Le vote des chasseurs, pas si facile à débusquer

Crédit AFP/Archives – By GUILLAUME SOUVANT

Malgré une forte captation du Front national ces dernières années, le vote chasseur, réservoir potentiel d’1,2 million de voix, reste difficile à débusquer pour les candidats à la présidentielle, tandis que ce monde de passionnés travaille à changer son image.

L’événement passa un peu inaperçu — occulté par l’annonce ce jour-là de la mise en examen de François Fillon — mais les candidats, ou leurs représentants, étaient invités le 14 mars à Paris à la puissante Fédération nationale des chasseurs (FNC). L’ancien Premier ministre fut le seul, avec Emmanuel Macron, à venir passer en personne le grand oral cynégétique.

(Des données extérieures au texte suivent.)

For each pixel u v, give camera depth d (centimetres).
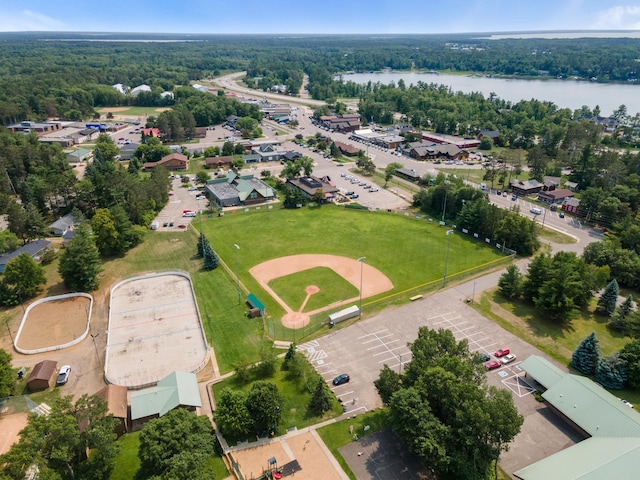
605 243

Un gagnant, une consigne de vote? « Pas mon rôle », assure Willy Schraen, chef d’entreprise du Pas-de-Calais de 47 ans devenu en août président de la FNC. « J’ai transmis les éléments aux chasseurs de France, sur les interventions des candidats, en disant: à vous de vous positionner si vous souhaitez +voter chasse+, c’est-à-dire mettre votre passion en avant à travers votre vote ».

– Vote « pas homogène » –

Pas de consigne, mais des ressentis forts. Sur Benoît Hamon, allié aux écologistes, qui n’était pas représenté — « lui c’est clair, ne veut pas de nous, dont acte » –, sur Jean-Luc Mélenchon « allié aux communistes défenseurs historiques de la chasse populaire, mais lui-même bien loin de la chasse et de la ruralité ». Ou sur Marine Le Pen, « dont le positionnement pose problème, avec des gens pro-chasse auprès d’elle, mais aussi des +animalistes+, grands amis de Brigitte Bardot… ».

Y a-t-il un « vote chasse »? Moins visible en tous cas qu’aux beaux jours de CPNT (Chasse, Pêche, Nature et Traditions) dont le candidat Jean Saint-Josse recueillit 4,23% des voix à la présidentielle 2002, une chapelle qui rassemblait des fusils de droite comme de gauche. Sans candidat depuis 2007, le micro-parti de la ruralité s’est en 2012 associé aux Républicains et a nourri les propositions « chasse » du candidat Fillon. Mais il n’est qu' »une composante de la maison chasse », rappelle-t-on à la FNC.

En 2013, une étude approfondie de l’Ifop relevait que l’électorat chasseur n’était « pas homogène, loin s’en faut », mais « penche nettement plus à droite (54%) que le corps électoral français ». Et présente « un sur-vote très significatif en faveur de l’extrême droite »: Marine Le Pen avait en 2012 recueilli 25% chez les chasseurs, contre 18% globalement.

Willy Schraen avance que Marine Le Pen pourrait atteindre cette fois « jusqu’à 40% » chez les chasseurs. « Un vote rejet, de ras-le-bol », et non d’adhésion, affirme-t-il. Responsable? La chasse elle-même, coupable selon lui de s’être recroquevillée, laissant « un grand vide » dans lequel le FN s’est glissé. « On n’en serait pas là si les politiques avaient entendu depuis des années la voix que nous portions des territoires », dit en écho Eddie Puyjalon, président de CPNT.

– Chasseurs sachant se cacher-

« Trop longtemps, la stratégie de la chasse française a été +pour vivre heureux, vivons cachés+. Quelle erreur! On a tellement bien vécu cachés qu’au final on était incompris et rejetés par tous », peste Willy Schraen, résolu à communiquer sur « l’écologie de compétence, de terrain, de contact direct avec la nature » des chasseurs.

« Libérez-vous du quotidien. Rejoignez-nous! ». En février, sur les bus de Bordeaux, une campagne d’affiches de la Fédération de Gironde (43.000 adhérents, la première de France) invitait ainsi les citadins à s’évader et passer le permis de chasse avec une formule « zéro euro ». La chasse qui sort du bois?

« On fait rentrer la chasse dans la ville », explique la fédération, convaincue que l’image des chasseurs est en train de changer. Etudes scientifiques, entretien des zones humides, « il y a une prise de conscience de ce qu’on sait, de ce qu’on fait. On est devenu légitimes sur un environnement quotidien de bon sens, pas de +mise sous cloche+ », pose Henri Sabarot, patron des chasseurs girondins.

Ce que réclament surtout à présent les chasseurs aux politiques, c’est d’être reconnus « formellement », associés à la « gouvernance de la nature » au sein d’instances telles l’Agence Française pour la Biodiversité. Mais d’expérience, ils savent aussi qu’un scrutin législatif est mieux adapté pour influer sur les candidats.